» ASSIGNMENT: Among the entries below, only the lines starting at the one with "M440 0C431 19" and ending at the one with "M1686 884 1701 905", both included, are to be printed exactly.

» ENTRIES SUPPLIED:
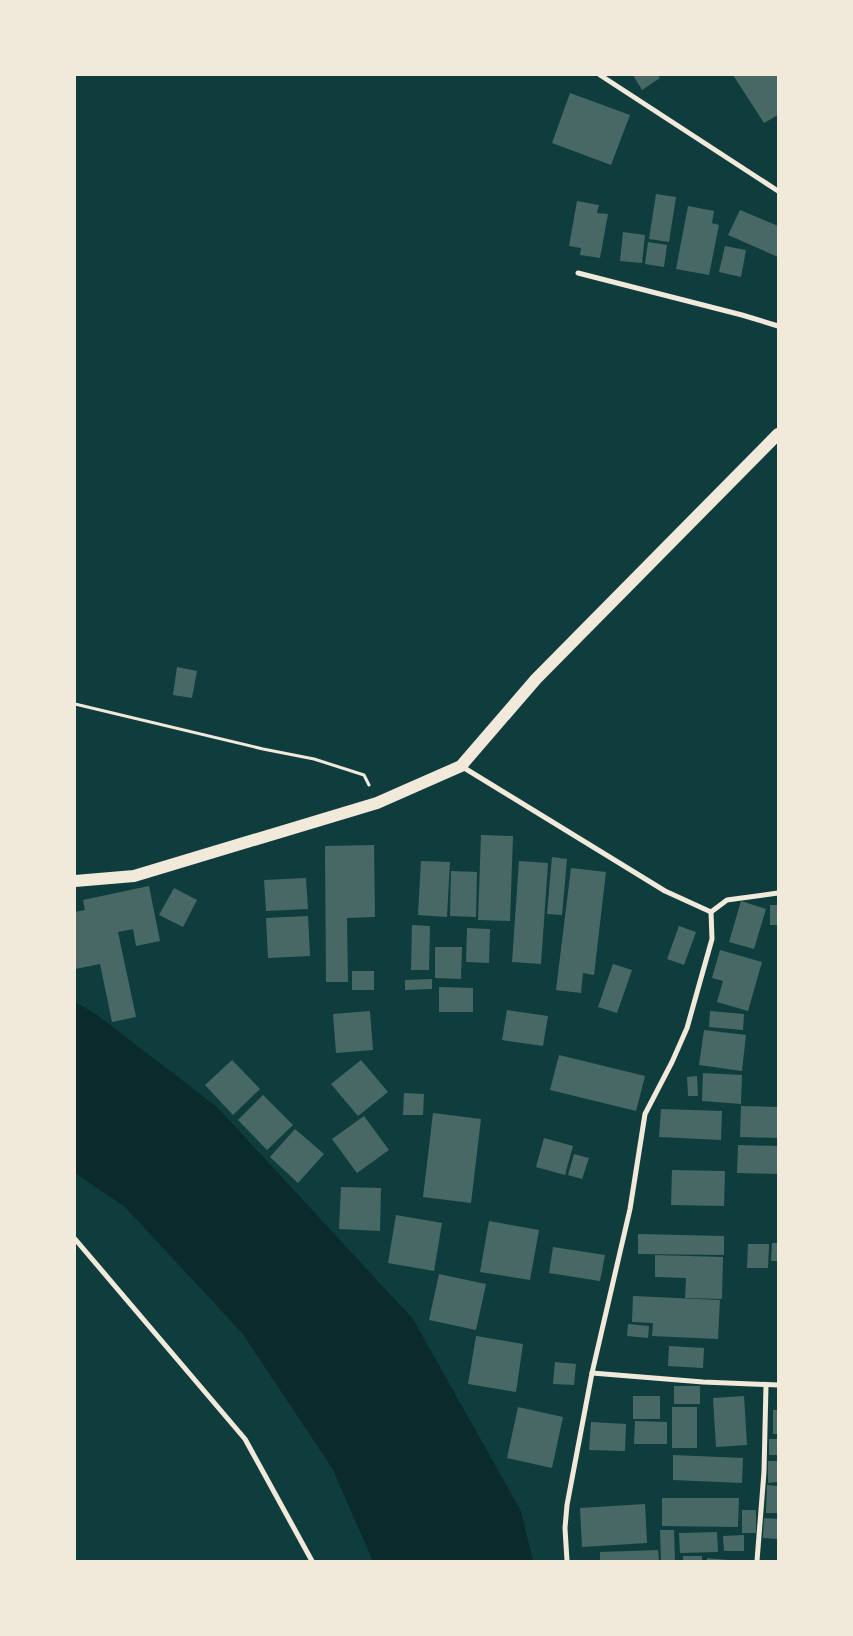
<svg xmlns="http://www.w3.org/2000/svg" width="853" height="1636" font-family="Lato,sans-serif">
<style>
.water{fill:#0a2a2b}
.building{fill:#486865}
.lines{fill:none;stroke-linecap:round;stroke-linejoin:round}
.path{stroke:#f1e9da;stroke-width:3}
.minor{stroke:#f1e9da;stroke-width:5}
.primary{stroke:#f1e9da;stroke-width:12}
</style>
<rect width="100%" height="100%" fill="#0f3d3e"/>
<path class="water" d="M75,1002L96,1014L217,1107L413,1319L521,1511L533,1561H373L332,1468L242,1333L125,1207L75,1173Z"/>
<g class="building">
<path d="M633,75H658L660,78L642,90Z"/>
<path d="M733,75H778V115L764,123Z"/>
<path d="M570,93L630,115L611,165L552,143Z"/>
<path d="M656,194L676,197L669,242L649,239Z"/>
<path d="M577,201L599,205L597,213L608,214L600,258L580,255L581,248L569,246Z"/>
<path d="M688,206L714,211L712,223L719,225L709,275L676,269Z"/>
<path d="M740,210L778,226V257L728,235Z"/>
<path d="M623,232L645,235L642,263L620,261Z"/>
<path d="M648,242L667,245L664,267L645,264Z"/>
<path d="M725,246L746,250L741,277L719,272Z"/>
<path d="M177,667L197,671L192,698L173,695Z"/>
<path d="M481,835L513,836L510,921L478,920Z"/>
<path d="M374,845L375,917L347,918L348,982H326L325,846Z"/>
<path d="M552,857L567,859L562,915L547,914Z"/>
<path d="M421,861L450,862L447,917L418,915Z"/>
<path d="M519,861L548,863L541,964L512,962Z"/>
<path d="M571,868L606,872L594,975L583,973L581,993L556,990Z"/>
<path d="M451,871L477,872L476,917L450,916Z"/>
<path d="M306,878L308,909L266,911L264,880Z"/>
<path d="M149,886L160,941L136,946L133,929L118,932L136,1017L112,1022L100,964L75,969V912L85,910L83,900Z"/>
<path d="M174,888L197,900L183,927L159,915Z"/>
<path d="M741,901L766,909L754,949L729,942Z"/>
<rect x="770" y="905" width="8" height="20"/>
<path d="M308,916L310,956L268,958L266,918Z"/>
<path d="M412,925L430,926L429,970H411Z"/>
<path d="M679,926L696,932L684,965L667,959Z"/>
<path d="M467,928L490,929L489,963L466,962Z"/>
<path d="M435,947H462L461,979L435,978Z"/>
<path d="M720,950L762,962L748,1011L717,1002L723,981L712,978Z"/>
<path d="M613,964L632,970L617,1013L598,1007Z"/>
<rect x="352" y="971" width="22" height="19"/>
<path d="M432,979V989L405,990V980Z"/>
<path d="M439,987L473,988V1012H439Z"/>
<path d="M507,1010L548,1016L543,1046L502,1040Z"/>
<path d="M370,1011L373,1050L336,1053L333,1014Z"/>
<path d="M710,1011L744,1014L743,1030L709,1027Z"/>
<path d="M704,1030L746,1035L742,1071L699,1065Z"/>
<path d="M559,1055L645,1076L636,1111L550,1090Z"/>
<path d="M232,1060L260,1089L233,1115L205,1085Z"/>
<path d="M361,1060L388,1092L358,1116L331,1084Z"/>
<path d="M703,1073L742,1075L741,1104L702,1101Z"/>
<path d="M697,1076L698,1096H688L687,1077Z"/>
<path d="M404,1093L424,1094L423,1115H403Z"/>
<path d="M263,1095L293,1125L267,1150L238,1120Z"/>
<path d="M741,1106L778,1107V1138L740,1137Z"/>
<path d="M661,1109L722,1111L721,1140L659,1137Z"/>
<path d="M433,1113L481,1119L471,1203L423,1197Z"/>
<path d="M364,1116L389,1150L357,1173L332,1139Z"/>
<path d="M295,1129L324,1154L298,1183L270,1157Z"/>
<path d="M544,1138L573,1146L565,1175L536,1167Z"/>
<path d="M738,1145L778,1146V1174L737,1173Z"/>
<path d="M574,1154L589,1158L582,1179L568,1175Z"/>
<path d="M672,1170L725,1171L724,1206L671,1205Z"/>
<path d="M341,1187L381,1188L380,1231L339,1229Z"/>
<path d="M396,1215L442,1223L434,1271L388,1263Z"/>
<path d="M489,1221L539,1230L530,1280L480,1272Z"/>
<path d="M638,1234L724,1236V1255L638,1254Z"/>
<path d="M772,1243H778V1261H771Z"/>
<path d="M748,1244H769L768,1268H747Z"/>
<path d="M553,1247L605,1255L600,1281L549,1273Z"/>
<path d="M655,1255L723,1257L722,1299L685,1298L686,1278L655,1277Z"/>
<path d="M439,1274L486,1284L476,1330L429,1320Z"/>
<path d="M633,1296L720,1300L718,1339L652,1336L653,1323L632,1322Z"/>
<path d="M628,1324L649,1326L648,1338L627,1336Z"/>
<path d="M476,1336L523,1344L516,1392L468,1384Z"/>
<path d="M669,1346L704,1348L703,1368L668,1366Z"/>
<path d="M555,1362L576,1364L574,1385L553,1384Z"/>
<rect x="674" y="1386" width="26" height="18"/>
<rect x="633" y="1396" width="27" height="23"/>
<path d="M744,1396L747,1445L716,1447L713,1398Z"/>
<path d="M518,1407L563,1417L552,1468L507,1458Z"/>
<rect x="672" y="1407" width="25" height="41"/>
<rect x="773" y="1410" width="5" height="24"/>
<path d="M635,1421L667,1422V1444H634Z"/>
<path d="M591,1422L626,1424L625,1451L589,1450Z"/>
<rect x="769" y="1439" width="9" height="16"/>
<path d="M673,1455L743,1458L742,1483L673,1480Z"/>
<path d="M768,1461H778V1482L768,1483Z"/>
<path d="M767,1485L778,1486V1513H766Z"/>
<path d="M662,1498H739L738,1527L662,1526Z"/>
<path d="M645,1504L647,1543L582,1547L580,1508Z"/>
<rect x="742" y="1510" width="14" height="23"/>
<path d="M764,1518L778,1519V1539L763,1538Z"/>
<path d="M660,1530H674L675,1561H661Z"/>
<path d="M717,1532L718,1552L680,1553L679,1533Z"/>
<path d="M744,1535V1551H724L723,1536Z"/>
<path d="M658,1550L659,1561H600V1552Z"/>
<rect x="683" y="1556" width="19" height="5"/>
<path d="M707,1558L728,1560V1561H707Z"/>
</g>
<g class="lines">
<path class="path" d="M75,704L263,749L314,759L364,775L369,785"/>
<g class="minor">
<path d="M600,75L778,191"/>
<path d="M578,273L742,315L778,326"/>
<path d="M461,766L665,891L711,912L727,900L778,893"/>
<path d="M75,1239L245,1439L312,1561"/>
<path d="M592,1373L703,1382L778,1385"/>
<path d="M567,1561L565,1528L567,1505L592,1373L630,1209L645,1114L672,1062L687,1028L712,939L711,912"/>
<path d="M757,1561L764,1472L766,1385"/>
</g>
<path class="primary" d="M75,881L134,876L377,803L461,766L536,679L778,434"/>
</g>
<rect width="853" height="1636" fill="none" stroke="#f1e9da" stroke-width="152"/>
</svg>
...
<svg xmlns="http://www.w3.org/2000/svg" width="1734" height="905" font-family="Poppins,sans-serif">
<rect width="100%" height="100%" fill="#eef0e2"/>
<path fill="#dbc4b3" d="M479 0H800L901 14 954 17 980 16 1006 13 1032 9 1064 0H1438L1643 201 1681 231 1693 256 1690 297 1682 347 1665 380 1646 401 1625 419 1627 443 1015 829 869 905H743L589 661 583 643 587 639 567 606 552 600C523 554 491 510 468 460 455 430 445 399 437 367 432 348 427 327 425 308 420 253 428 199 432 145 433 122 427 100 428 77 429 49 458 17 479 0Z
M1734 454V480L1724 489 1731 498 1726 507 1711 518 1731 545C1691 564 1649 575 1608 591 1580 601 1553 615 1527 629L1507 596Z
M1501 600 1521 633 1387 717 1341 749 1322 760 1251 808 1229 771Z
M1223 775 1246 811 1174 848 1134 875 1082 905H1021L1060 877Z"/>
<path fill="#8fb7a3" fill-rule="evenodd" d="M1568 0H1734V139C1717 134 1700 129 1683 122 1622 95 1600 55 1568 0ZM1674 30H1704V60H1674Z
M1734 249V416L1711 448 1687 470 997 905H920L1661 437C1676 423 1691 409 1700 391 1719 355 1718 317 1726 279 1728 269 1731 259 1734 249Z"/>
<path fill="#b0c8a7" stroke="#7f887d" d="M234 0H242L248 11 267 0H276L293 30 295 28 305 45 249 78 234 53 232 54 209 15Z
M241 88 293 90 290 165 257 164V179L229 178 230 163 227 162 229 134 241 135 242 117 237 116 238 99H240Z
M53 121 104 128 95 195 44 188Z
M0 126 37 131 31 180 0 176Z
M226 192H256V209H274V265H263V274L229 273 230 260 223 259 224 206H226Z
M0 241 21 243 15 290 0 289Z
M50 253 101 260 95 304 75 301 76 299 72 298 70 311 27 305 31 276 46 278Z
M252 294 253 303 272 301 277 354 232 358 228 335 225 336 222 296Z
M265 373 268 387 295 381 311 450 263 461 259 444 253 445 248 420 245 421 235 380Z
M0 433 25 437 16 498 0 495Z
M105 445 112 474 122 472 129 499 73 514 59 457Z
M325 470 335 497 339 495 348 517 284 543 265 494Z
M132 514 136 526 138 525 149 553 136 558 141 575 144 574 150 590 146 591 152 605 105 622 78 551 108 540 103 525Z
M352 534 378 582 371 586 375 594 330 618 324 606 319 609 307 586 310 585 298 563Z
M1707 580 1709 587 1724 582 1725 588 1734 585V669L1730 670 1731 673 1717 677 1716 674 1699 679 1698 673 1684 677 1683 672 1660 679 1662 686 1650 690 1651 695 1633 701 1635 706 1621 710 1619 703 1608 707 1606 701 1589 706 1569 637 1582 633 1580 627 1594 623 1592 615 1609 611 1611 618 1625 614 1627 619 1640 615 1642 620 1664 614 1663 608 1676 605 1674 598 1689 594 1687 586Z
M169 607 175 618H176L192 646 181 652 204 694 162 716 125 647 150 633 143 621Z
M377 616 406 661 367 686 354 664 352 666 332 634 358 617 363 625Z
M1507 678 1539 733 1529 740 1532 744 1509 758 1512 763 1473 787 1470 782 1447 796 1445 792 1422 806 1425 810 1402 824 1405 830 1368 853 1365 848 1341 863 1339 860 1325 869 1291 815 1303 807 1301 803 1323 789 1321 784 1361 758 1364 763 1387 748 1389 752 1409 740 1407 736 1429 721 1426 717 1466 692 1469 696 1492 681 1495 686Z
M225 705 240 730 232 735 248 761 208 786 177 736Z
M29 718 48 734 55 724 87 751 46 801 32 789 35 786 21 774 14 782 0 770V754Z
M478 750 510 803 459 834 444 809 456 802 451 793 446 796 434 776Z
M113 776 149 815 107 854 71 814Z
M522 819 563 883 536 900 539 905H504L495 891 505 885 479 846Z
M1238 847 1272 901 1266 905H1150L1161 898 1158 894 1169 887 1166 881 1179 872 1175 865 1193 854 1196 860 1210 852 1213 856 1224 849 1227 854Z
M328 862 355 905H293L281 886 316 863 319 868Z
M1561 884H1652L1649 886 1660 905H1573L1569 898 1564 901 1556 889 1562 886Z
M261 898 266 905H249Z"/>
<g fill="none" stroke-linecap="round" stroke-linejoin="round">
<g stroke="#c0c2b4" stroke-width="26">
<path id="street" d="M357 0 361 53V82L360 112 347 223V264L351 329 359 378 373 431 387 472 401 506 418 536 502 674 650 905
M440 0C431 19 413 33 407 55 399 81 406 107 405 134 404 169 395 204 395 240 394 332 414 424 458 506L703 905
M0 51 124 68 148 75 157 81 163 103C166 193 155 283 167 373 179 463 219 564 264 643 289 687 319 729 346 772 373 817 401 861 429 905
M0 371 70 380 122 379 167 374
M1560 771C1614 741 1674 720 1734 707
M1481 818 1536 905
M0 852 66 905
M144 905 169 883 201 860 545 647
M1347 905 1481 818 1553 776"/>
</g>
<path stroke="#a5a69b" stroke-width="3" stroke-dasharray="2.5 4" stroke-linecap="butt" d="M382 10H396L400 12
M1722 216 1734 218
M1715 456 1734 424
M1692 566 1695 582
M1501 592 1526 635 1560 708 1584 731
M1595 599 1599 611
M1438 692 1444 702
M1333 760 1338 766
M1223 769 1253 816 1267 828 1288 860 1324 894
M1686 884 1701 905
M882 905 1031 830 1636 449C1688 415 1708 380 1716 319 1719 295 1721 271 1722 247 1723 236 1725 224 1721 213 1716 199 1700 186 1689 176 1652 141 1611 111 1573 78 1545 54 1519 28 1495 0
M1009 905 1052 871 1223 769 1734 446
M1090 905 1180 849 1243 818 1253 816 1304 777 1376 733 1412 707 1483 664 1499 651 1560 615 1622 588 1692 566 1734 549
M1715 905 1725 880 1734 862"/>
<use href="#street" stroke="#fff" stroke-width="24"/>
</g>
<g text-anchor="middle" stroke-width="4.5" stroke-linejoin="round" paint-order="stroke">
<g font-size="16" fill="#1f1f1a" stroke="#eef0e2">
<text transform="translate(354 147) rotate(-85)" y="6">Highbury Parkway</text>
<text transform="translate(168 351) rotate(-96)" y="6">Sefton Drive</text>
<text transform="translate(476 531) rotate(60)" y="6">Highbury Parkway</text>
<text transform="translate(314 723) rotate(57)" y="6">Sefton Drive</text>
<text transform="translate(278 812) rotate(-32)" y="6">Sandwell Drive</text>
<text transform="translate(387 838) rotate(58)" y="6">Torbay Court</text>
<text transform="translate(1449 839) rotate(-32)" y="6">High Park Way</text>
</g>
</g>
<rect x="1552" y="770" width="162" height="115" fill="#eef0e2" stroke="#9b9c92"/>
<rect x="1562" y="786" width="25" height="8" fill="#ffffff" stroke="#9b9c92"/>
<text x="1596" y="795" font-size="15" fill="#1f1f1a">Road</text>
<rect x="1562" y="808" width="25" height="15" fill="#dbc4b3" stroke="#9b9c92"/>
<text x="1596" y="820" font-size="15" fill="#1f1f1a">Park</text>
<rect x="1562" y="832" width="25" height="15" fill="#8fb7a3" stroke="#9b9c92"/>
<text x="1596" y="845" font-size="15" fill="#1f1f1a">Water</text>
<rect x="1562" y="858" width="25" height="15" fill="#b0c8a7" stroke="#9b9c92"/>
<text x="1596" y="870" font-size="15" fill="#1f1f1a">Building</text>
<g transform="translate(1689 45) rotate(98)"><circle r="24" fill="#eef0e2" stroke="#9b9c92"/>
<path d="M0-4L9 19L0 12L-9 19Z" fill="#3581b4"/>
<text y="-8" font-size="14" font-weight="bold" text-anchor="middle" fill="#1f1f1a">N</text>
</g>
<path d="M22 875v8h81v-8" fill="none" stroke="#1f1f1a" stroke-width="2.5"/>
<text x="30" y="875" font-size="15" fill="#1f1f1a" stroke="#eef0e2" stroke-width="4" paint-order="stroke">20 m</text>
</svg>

» RESPONSE TO THE EXERCISE:
M440 0C431 19 413 33 407 55 399 81 406 107 405 134 404 169 395 204 395 240 394 332 414 424 458 506L703 905
M0 51 124 68 148 75 157 81 163 103C166 193 155 283 167 373 179 463 219 564 264 643 289 687 319 729 346 772 373 817 401 861 429 905
M0 371 70 380 122 379 167 374
M1560 771C1614 741 1674 720 1734 707
M1481 818 1536 905
M0 852 66 905
M144 905 169 883 201 860 545 647
M1347 905 1481 818 1553 776"/>
</g>
<path stroke="#a5a69b" stroke-width="3" stroke-dasharray="2.5 4" stroke-linecap="butt" d="M382 10H396L400 12
M1722 216 1734 218
M1715 456 1734 424
M1692 566 1695 582
M1501 592 1526 635 1560 708 1584 731
M1595 599 1599 611
M1438 692 1444 702
M1333 760 1338 766
M1223 769 1253 816 1267 828 1288 860 1324 894
M1686 884 1701 905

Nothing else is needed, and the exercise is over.